**Work task**:
From the data below, extract each line containing the string "current" and reproduce every such line in full.

Measuring device readout data:
Start of Block
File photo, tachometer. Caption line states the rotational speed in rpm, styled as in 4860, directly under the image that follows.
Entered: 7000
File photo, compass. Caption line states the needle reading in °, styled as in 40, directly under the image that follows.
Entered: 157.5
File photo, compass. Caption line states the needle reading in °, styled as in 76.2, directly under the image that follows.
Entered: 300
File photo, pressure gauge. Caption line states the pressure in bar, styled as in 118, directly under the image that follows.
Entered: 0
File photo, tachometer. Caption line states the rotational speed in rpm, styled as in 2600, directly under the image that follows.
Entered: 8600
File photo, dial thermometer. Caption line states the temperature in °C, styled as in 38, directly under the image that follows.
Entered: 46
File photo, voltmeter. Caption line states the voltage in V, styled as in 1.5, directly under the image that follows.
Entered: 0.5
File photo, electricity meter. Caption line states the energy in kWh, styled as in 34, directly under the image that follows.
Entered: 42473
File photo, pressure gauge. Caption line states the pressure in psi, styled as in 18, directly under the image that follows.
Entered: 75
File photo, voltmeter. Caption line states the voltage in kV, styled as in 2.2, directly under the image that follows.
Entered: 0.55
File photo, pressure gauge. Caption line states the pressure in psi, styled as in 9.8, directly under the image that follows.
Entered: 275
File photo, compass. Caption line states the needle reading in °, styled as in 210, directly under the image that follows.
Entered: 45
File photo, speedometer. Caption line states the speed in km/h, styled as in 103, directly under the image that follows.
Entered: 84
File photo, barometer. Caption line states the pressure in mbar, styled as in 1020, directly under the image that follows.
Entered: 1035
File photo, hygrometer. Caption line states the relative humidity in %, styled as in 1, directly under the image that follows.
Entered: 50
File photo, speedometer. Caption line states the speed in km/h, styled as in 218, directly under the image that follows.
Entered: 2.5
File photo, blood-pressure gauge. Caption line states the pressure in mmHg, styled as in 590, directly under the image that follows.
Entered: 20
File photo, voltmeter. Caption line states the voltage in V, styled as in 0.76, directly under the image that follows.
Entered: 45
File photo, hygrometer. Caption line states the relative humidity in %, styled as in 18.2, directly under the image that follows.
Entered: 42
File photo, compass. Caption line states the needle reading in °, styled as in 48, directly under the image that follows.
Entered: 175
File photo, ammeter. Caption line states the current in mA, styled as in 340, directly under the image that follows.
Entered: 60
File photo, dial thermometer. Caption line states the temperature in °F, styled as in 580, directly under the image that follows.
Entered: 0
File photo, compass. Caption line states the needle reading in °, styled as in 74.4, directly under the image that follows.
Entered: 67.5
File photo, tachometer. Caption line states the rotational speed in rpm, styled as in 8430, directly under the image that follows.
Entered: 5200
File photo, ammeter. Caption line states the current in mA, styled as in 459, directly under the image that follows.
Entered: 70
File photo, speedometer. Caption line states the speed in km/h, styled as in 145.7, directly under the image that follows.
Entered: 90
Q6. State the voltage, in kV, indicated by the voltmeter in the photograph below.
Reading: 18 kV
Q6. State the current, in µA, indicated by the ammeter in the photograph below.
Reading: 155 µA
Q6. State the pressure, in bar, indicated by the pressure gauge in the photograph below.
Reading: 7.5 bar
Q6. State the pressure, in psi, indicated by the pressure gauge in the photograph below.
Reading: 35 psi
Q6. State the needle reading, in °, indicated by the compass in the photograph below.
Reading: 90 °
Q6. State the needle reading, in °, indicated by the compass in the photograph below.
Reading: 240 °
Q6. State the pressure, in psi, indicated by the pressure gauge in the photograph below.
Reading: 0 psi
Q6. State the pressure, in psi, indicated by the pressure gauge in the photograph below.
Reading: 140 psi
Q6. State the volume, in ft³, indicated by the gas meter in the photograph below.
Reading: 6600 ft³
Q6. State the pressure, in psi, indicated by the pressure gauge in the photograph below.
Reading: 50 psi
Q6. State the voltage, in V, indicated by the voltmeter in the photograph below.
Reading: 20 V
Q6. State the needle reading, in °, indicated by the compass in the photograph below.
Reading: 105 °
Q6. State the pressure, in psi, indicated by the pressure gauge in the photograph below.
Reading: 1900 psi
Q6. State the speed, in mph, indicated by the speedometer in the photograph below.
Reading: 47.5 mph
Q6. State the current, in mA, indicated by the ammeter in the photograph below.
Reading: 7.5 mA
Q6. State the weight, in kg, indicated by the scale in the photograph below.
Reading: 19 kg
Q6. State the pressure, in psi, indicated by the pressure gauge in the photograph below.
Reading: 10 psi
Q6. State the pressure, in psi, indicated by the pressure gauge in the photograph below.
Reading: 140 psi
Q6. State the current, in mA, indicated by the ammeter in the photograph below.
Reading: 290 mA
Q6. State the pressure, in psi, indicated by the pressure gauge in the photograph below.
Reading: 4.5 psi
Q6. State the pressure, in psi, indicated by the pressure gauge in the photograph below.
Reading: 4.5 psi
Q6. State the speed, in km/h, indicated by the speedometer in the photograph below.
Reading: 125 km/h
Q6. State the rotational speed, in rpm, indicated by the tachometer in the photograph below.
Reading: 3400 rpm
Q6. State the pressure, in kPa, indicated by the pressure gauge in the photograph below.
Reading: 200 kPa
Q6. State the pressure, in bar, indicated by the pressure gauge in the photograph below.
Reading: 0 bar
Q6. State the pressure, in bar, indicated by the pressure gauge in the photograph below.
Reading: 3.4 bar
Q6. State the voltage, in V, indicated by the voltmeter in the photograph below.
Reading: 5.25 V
End of Block
**Answer area**:
File photo, ammeter. Caption line states the current in mA, styled as in 340, directly under the image that follows.
File photo, ammeter. Caption line states the current in mA, styled as in 459, directly under the image that follows.
Q6. State the current, in µA, indicated by the ammeter in the photograph below.
Q6. State the current, in mA, indicated by the ammeter in the photograph below.
Q6. State the current, in mA, indicated by the ammeter in the photograph below.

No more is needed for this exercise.